*Exercise tasks*
(1) List every package that the R walkthrough on the college majors dataset loads with a library() call.
(2) Proceed with the R walkthrough on college majors and string vectors from the point where it stops.

*Given passage*

-- -- --

Using the 173 majors listed in fivethirtyeight.com’s College Majors dataset [https://fivethirtyeight.com/features/the-economic-guide-to-picking-a-college-major/], provide code that identifies the majors that contain either “DATA” or “STATISTICS”.
knitr::opts_chunk$set(echo = TRUE)
library(tidyverse)
## ── Attaching core tidyverse packages ──────────────────────── tidyverse 2.0.0 ──
## ✔ dplyr 1.1.4 ✔ readr 2.1.5
## ✔ forcats 1.0.0 ✔ stringr 1.5.1
## ✔ ggplot2 3.5.1 ✔ tibble 3.2.1
## ✔ lubridate 1.9.3 ✔ tidyr 1.3.1
## ✔ purrr 1.0.2
## ── Conflicts ────────────────────────────────────────── tidyverse_conflicts() ──
## ✖ dplyr::filter() masks stats::filter()
## ✖ dplyr::lag() masks stats::lag()
## ℹ Use the conflicted package (<http://conflicted.r-lib.org/>) to force all conflicts to become errors
library('RCurl')
##
## Attaching package: 'RCurl'
##
## The following object is masked from 'package:tidyr':
##
## complete
library(stringr)
data <- getURL(
'https://raw.githubusercontent.com/fivethirtyeight/data/master/college-majors/recent-grads.csv')
majors <- pull(read.csv(text = data), Major)
stat_majors <- str_subset(majors, "\\bSTATISTICS\\b")
data_majors <- str_subset(majors, "\\bDATA\\b")
combined_results <- c(stat_majors, data_majors)
combined_results
## [1] "MANAGEMENT INFORMATION SYSTEMS AND STATISTICS"
## [2] "STATISTICS AND DECISION SCIENCE"
## [3] "COMPUTER PROGRAMMING AND DATA PROCESSING"
Transform the output data into a vector in alphabetical order.
library(knitr)
pasted_text <- '[1] "bell pepper" "bilberry" "blackberry" "blood orange"
[5] "blueberry" "cantaloupe" "chili pepper" "cloudberry"
[9] "elderberry" "lime" "lychee" "mulberry"
[13] "olive" "salal berry"'
extracted <- str_match_all(pasted_text, '(\\")([a-zA-Z]+\\s*[a-zA-Z]*)(\\")')
matches = extracted[[1]]
vector_match = c(matches[1:14, 3])
vector_match
[1] “bell pepper” “bilberry” “blackberry” “blood orange”

-- -- --

*Data shown*
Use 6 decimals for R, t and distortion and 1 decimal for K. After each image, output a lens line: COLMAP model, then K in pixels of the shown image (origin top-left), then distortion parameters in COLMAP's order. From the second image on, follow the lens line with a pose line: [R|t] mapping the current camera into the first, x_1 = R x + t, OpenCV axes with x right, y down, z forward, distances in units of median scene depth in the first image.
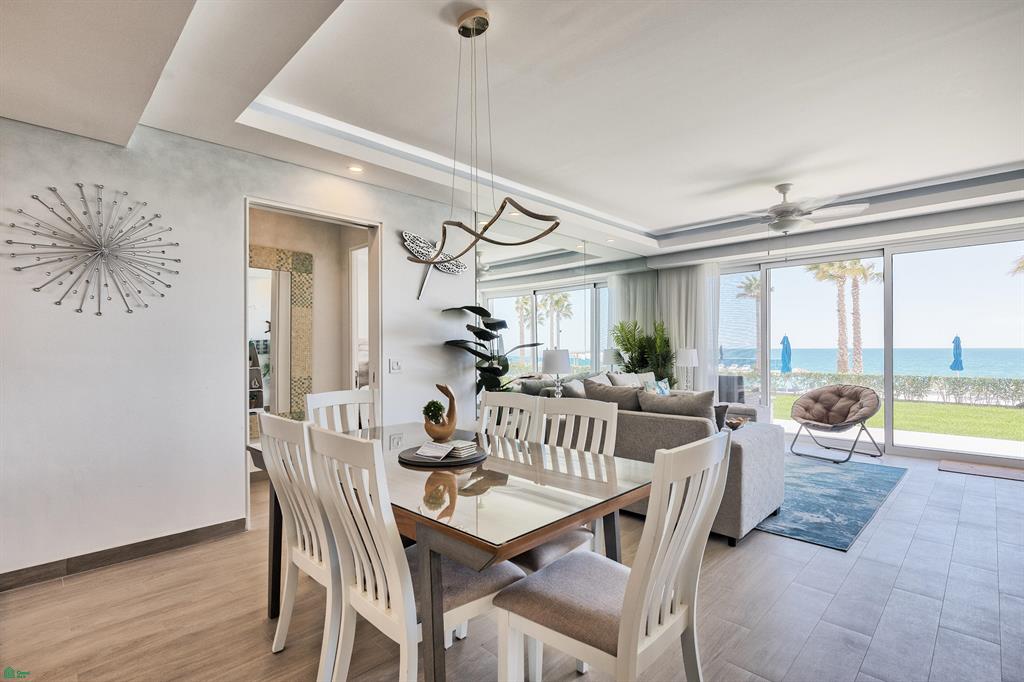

-- -- --

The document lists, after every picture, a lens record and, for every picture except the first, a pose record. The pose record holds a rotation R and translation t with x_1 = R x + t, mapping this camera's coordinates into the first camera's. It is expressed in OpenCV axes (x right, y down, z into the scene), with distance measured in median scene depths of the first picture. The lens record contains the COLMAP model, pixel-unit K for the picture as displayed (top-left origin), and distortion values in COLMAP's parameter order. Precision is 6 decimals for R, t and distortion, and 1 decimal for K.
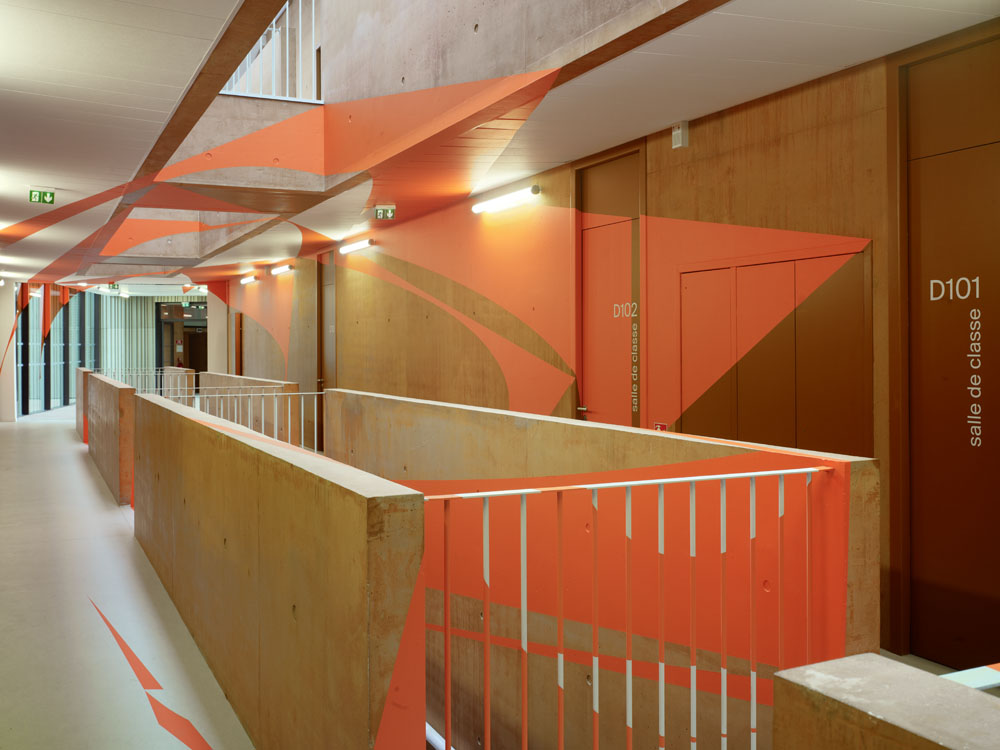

-- -- --

*Your written answers*
(1) tidyverse, RCurl, stringr, knitr

(2)
“blueberry”
[6] “cantaloupe” “chili pepper” “cloudberry” “elderberry” “lime”
[11] “lychee” “mulberry” “olive” “salal berry”
(.)\1\1
This pattern will not match anything since the pattern is not enclosed in parentheses. Even if parentheses were present, each \1 needs another backslash in front of it.
“(.)(.)\2\1”
This pattern will match any pattern in which the 1st character matches the last, and the 2nd character matches the 3rd.
(..)\1
This pattern will not match anything since it is missing parentheses and the \1 requires an additional backslash.
“(.).\1.\1”
This pattern will match any pattern of five characters in which the 3rd and last character is the same as the first.
“(.)(.)(.).*\3\2\1”
This pattern will match any pattern of at least six characters lenght in which the 1st character == the last, 2nd character == 2nd to last character, and the 3rd character == the 3rd to last character.
Construct regular expressions to match words that:
Start and end with the same character.
“b(.).*\1”
Contain a repeated pair of letters (e.g. “church” contains “ch” repeated twice.)
“.([a-zA-Z]{1}[a-zA-Z]{1}]).\1.*”
Contain one letter repeated in at least three places (e.g. “eleven” contains three “e”s.)
“.(.){1,3}.\1{1,2}.\1{1,2}.”